After seeing Robbie as a backup to Ronnie Hawkins and rockabillying to "Susie Q," and other billydom classics, I first saw Robbie live as a member of the Hawks, the backup band for Dylan relatively shortly after Dylan went partly and then almost fully electric. That first live appearance was at the Philadelphia Academy of Music (a classical music venue similar to NYC's Carnegie) after winning a radio trivia contest for tickets. Dylan did the first half of the concert acoustically and then after intermission, brought up the electric guitar and harmonica, and the Hawks, and they played masterfully while being soundly booed by the half or more of the audience that were folkie purists. I was slightly conflicted by my then fuller allegiance to the more pure folk, but at the same excited by the reworking of some of the Dylan “classic” songs turning electric and rocking and shaking the classic hall.
I next saw Robbie at the Brooklyn Academy of Music with his new group, the Band, making their first "major" appearance outside of their now legendary Big Pink Woodstock home base. It was their professional debut as a group, and it was my first voluntary assignment as a rock critic for the regional, almost legendary "Good Times/Action World" publication--now in its 54th year..

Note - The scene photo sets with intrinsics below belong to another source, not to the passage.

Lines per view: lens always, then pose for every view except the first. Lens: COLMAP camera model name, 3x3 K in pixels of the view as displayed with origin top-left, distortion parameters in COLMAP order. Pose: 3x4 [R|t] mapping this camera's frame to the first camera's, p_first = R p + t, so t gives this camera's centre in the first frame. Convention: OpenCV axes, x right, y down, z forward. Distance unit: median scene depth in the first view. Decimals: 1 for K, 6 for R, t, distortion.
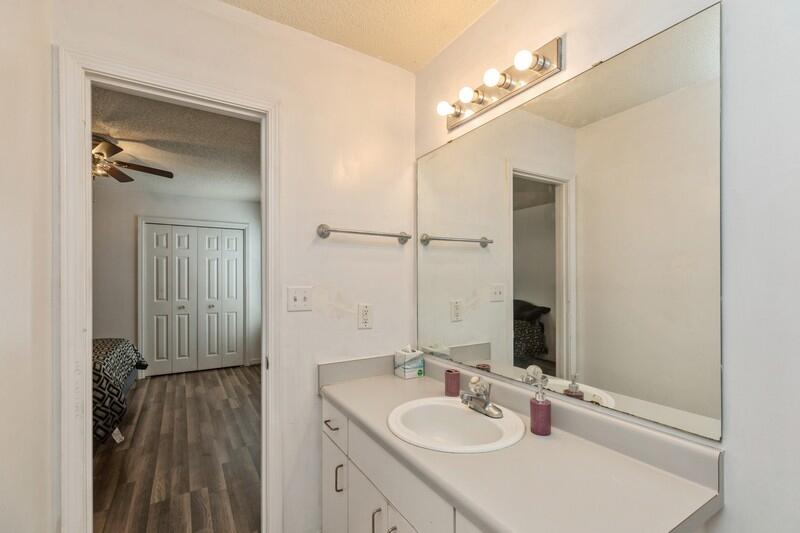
lens RADIAL K [[358.1, 0, 399.9], [0, 358.1, 280.9], [0, 0, 1]] dist [0.001383, 0.000214]
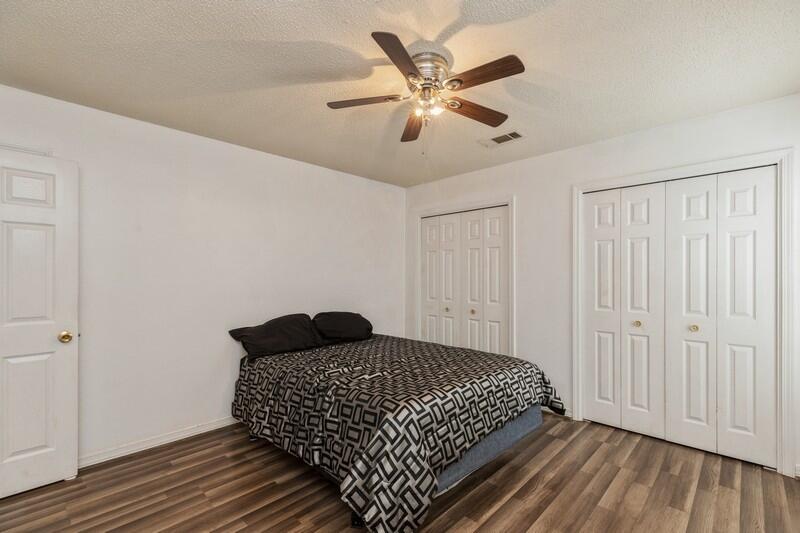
lens RADIAL K [[364.5, 0, 400.3], [0, 364.5, 278.4], [0, 0, 1]] dist [0.010884, 0.000010]
pose [[0.265003, 0.002729, -0.964244, -0.131676], [-0.002939, 0.999994, 0.002022, -0.000840], [0.964243, 0.002298, 0.265009, 0.475315]]
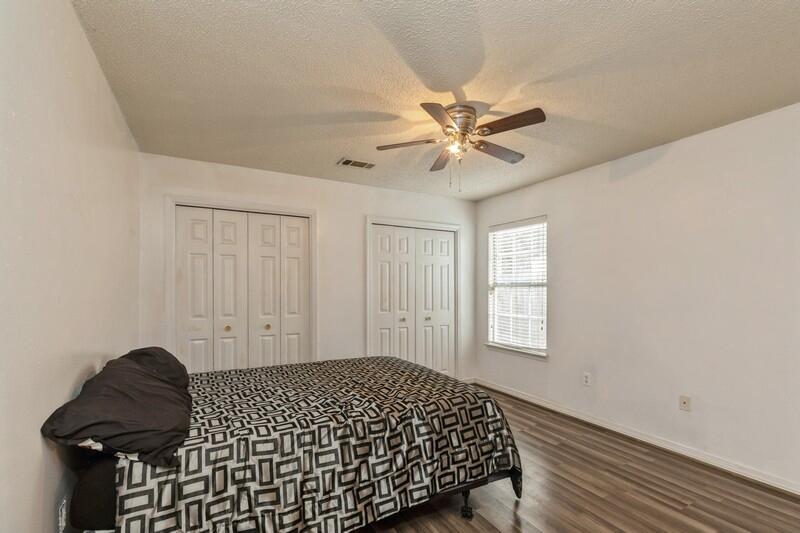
lens RADIAL K [[364.4, 0, 403.0], [0, 364.4, 288.0], [0, 0, 1]] dist [0.002415, 0.000351]
pose [[0.999760, 0.007013, -0.020763, -0.607299], [-0.006843, 0.999943, 0.008231, -0.011702], [0.020820, -0.008087, 0.999751, 0.106244]]
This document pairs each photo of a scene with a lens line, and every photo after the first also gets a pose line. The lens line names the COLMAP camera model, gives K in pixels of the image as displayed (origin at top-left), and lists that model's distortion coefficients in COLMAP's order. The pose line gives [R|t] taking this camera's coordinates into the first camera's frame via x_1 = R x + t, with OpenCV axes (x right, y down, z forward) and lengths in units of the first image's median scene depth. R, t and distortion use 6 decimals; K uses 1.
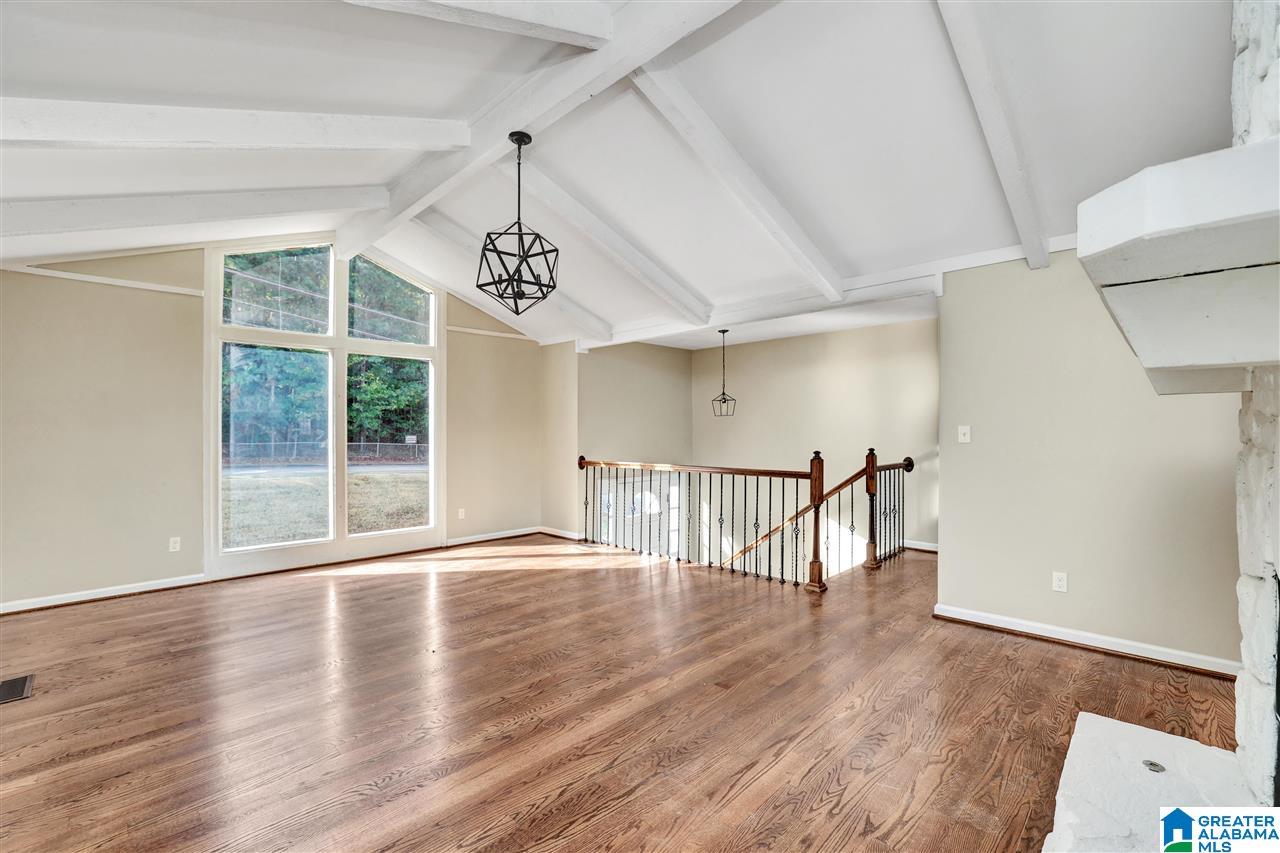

At first, the Band seemed a little shaky as they quickly worked into their more natural groove, while I was trying to find my inner voice as a critic. Their earthly driven sounds of American story-ied life, "driving ol Dixie down," and pulling into "Nazareth," quickly lifted my confidence to appreciate on multi-levels this very basic music and we together became a natural force of unified nature.
Robbie contributed a lot to this North Americana life while rockabillying, Dylan-backing, Banding it and soloing over the years, and now he has danced his "last waltz: and returned to the earth and nature he lifted up, Thanks for reading and rocking through.